2003 seems like a long time ago, but it must seem especially so for Forest City Ratner, the Cleveland, Ohio-based developer behind Brooklyn’s Barclays Center and the high-rise buildings going up around it. When first announced in 2003, The Atlantic Yards project promised a 22-acre Rockefeller Center for the Borough of Kings. Stretching from the intersection of Flatbush and Atlantic Avenues to Vanderbilt Avenue, it would be centered around a new stadium and tower—Brooklyn’s tallest—designed by starchitect Frank Gehry.

Map of Pacific Park project Forest City Ratner

Things, however, didn’t work out as planned. The project didn’t win city approval until three years later, and in the interim, a tsunami of lawsuits caused further delays all the way through the financial meltdown of 2008-2009. Gehry and his designs were eventually kicked to the curb, and only injections of money from Chinese and Russian investors kept the whole shebang from going under.

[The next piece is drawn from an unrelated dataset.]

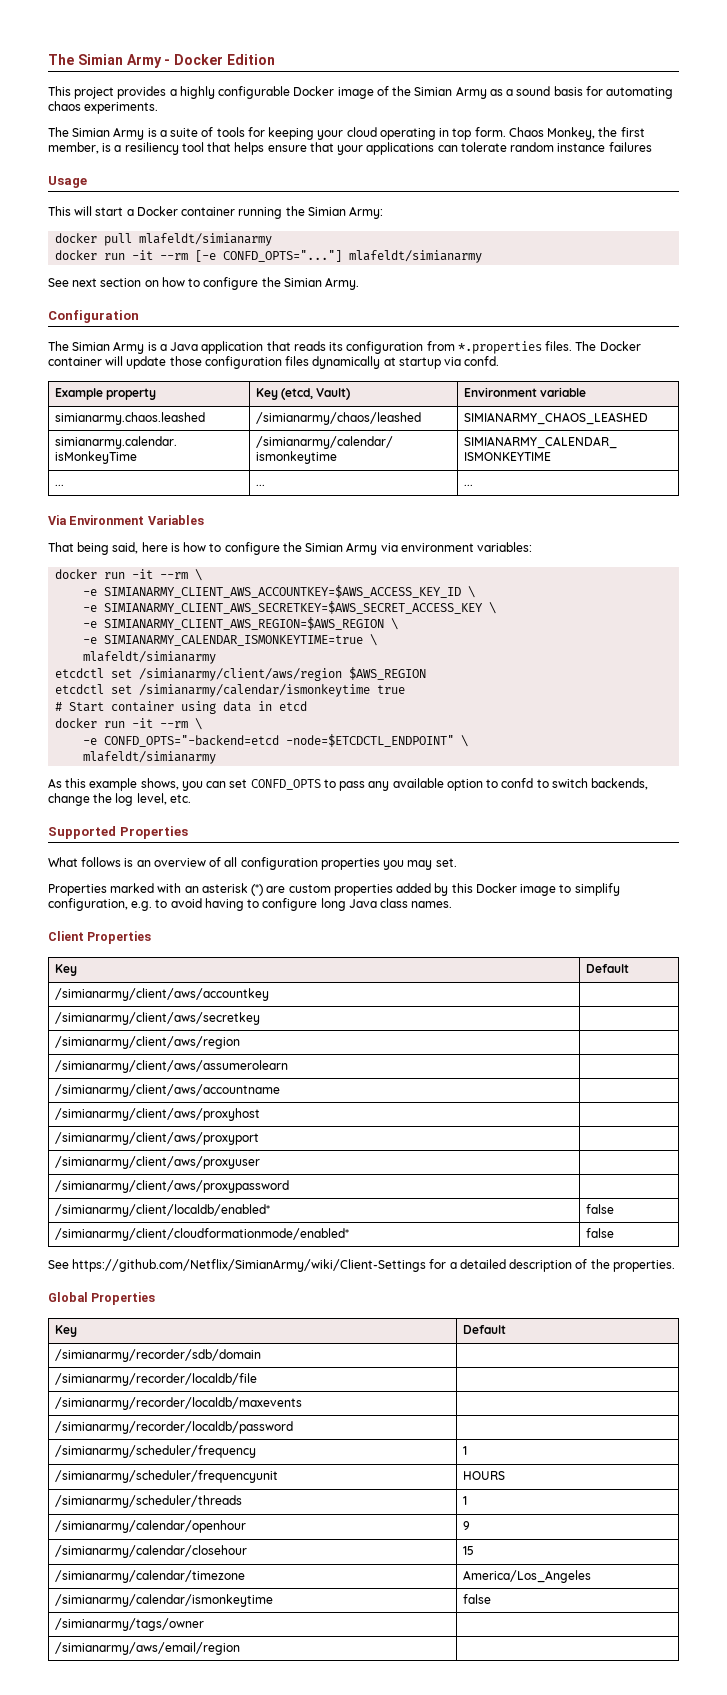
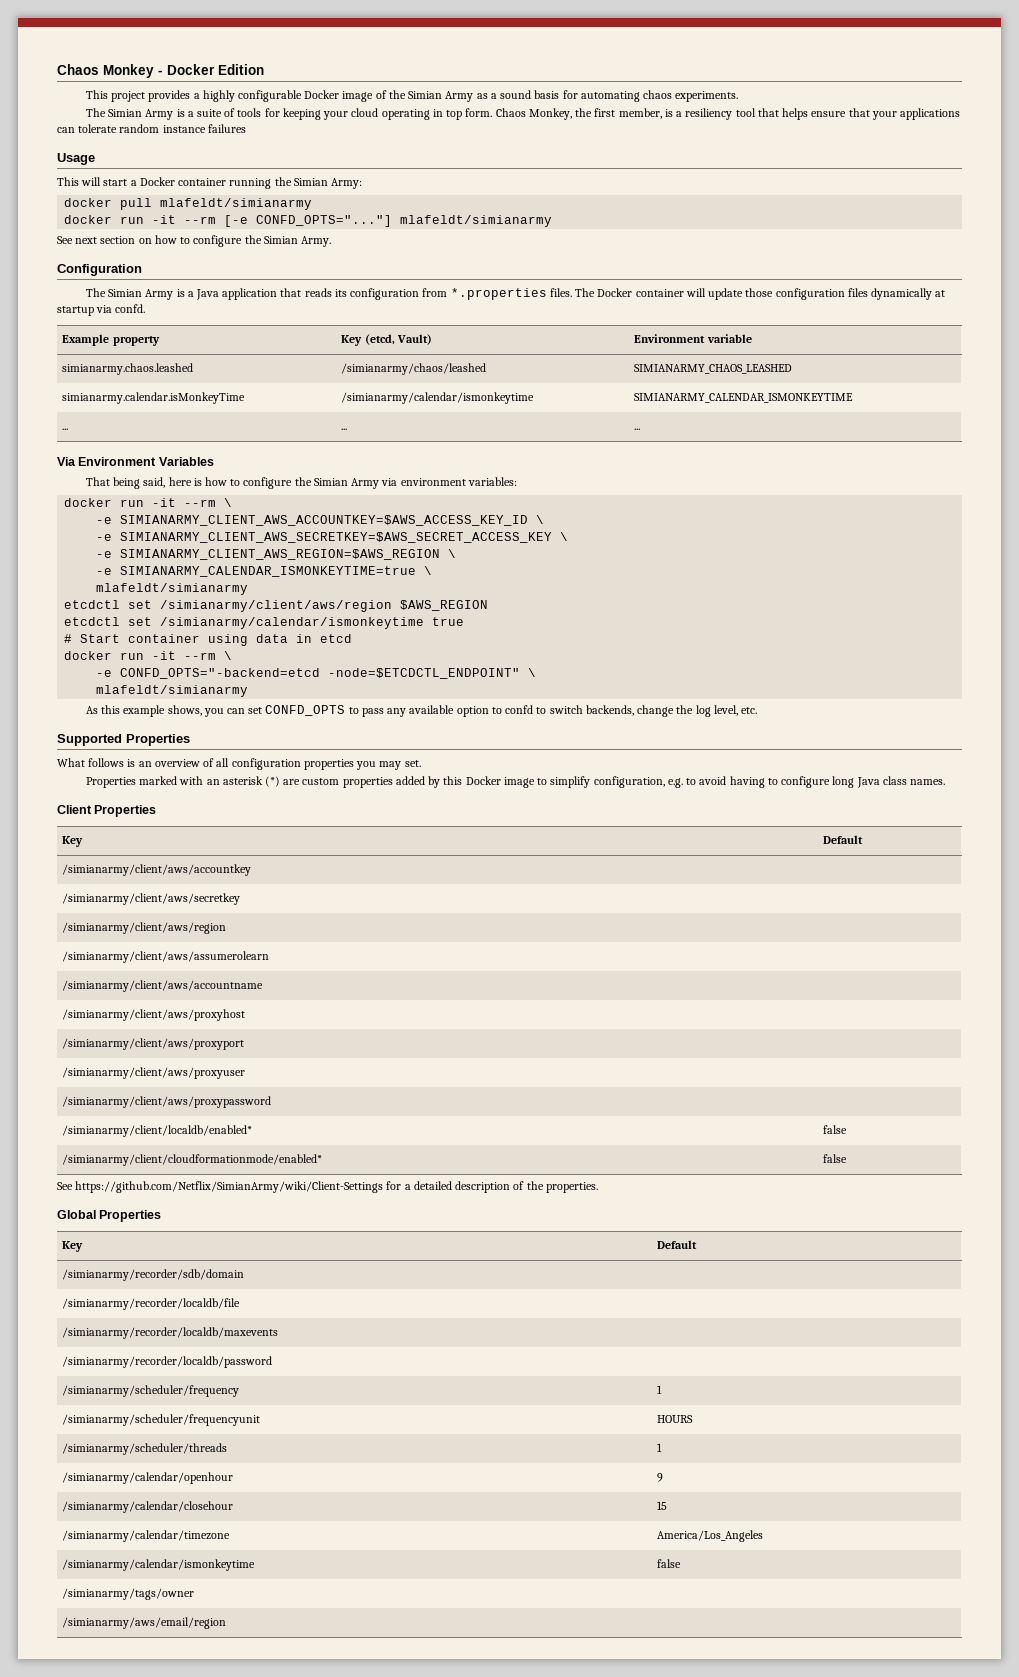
[48,54,162,68] The Simian Army -> [57,64,154,78] Chaos Monkey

View of Pacific Park project COOKFOX ARCHITECTS, LLP

Fast-forward to 2014, and a whole new way of forgetting the bad old days: By rebranding The Atlantic Yards as Pacific Park. The rechristening comes with the announcement of the next phase of construction, which will include 15 buildings designed by COOKFOX Architects that will be designated 100 percent affordable housing. (The original approval for AY was contingent on creating 2,250 units of the same by 2025, or else risk a $5 million fine; affordable, in this case, means for families with household incomes ranging from $48,000 to $104,000). An 18-story tower at Carleton Avenue and Dean Street will be the first to break ground in December, and will feature a communal terrace for gardening (and this being Brooklyn, probably bee-keeping). Other buildings of similar size will follow suit, and all will share the biggest of the promised amenities—an eight-acre park. Why Forest City Ratner chose a name that sounds like a place in California is anyone's guess. Maybe it's meant to put as much distance as possible between the project's hopefully smooth-sailing future and its rocky past.